*** Extract to read ***

Intuition, life experience and knowledge (the human paradigm ref. [1]) have creative power because they create those prisms through which we look at the world. Formulating a model of the phenomenon under study, the researcher creates a picture that is unique to him and reflects his philosophical view of the order of things that exist regardless of his desire. How accurately the observed process is recreated can only be clarified by carrying out accurate measurements.

Any experiment is preceded by the process of building a model of the phenomenon being studied by the observer. The great Newton used three basic variables to formulate laws: length (m), mass (kg) and time (sec). Only in the 18th-19th centuries scientists proposed and began to use other basic variables: I—unit of electric current—ampere (A), θ—unit of thermodynamic temperature—kelvin (K), F—amount of substance (mol), J—unit of luminous intensity—candela (cd). On the basis of various variables, systems of units were built: SI, British, Planck system, CGS. However, scientists approached the idea of the need to use the system of units only in the 20th century. Despite the fact that systems of units were created by human genius and did not exist in nature, they are an indisputable tool for understanding the world around us. When formulating a model and choosing certain variable, the researcher is “doomed” to use any system of units.

Depending on the subject area under study, the problem being solved, on the mathematical background of the researcher and the requirements of the customer, mathematical models can have various forms and ways of representation. The model plays a system-forming and sense-forming role in scientific cognition; it allows us to understand the phenomenon and the structure of the object under study. Without building a model, it is unlikely to be able to understand the logic of the system and conduct a high-precision experiment. This means that the model, from the position of a particular researcher, allows you to decompose the system into elements, connections, mechanisms, explains the operation of the system and determines the cause-and-effect relationships and the nature of the interaction of the variables taken into account. In the simplest case, modeling technology involves at least three steps: 1) formalization, 2) actual modeling, 3) interpretation. A huge number of studies are devoted to the second and third stages ref. [2]. This article will consider only the process of formalization (identifying the essential features of the object under study and describing the relationships between them using the language of mathematics ref. [3]), which, in the opinion of the author, has not received sufficient attention. This is also due to the fact that it is at this stage that the minimum total costs can be achieved, including the damage from its application (inaccuracy) and significant resources spent (time, cost, reasonable complexity) for constructing the model. It is equally important to note that the formalization stage determines the choice of the required measuring complex and the technology for implementing the experiment.

*** End of Extract to read ***
*** Data shown ***

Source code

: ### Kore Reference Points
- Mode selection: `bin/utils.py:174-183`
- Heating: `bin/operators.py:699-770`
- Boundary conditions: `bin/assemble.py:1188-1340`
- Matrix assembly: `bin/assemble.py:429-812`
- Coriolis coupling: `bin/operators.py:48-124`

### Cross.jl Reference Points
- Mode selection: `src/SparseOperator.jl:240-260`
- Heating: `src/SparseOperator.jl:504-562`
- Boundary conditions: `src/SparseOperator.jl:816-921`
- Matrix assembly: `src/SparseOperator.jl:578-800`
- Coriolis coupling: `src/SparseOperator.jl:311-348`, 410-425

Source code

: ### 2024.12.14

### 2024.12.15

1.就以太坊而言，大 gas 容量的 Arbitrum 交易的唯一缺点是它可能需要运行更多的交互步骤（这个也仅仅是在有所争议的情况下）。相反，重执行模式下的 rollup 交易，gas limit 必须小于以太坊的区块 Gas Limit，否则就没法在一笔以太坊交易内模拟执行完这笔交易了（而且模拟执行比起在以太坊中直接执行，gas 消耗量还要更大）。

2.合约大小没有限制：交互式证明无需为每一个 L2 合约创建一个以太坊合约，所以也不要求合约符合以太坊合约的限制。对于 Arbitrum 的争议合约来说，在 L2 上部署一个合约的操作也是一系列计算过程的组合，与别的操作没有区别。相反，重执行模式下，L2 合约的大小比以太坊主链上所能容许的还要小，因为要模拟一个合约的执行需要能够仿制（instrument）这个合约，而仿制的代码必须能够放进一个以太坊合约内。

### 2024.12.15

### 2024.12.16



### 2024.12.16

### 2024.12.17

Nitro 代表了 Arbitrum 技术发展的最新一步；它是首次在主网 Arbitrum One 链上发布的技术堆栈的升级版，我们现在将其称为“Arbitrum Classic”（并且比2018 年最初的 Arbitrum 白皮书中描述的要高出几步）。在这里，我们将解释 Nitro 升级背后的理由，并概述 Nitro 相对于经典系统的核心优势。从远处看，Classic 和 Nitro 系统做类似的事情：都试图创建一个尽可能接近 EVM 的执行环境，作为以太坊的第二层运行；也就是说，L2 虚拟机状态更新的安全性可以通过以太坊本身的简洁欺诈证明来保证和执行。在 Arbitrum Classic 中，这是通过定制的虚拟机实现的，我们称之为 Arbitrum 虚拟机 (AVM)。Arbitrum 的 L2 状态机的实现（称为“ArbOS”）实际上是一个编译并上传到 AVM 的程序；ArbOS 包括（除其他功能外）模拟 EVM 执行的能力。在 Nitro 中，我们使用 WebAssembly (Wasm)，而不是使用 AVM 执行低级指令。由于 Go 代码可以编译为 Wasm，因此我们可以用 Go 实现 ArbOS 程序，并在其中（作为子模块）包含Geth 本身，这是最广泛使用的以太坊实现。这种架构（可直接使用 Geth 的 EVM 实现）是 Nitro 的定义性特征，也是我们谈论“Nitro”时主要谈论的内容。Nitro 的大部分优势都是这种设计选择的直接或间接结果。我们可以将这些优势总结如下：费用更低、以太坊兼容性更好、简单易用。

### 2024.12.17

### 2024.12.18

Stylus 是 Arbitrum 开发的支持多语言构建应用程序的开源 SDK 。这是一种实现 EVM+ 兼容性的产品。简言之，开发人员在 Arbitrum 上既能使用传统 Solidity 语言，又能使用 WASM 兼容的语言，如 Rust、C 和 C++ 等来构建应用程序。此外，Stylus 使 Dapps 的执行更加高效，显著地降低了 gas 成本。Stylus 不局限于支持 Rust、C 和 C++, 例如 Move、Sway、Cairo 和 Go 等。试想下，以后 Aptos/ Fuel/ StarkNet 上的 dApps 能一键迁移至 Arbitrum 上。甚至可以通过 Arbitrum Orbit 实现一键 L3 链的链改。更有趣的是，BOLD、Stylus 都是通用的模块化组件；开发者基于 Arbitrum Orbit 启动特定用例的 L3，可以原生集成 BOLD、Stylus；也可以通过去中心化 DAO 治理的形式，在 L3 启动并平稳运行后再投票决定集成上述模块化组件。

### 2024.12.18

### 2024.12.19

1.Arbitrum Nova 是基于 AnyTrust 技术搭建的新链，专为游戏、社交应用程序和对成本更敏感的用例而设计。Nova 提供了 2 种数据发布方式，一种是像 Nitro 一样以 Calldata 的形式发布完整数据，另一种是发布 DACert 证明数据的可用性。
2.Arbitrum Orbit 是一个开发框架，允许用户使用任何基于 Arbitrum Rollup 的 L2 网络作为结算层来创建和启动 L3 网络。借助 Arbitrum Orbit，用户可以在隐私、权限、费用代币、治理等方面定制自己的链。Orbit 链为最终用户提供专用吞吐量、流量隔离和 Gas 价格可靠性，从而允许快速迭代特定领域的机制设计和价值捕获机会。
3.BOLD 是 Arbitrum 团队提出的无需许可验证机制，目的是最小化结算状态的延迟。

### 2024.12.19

*** End of Data shown ***

*Activity list*.
A. In the text on model formalization, what three steps does modeling technology involve in the simplest case?
B. Write the next part of the text on model formalization and systems of units, picking up after its final sentence.

*Answers by item*.
A. Formalization, actual modeling, and interpretation.

B.
2. Initial Background

In the process of model formalization, there are two entities: the system of units like the International System of Units (SI), which “provides” the model with information about the phenomenon under study using dimensional and dimensionless variables, and the researcher, who takes into account all available information and selects certain variables from the SI using intuition, knowledge and experience to analyze the uncertainty of the model. In relation to the formalization process, this may mean that a certain likelihood function is created in the researcher’s brain: based on the data of his previous experience, he builds a certain model construction that most likely corresponds to his philosophical views—predictions are based on the past.

Given the above and taking into account the current interest in the applications of information theory in various types of human activity ref. [4] [5] [6], some researchers recognize that it is possible to consider the model as an information channel between the observed object and the researcher ref. [7].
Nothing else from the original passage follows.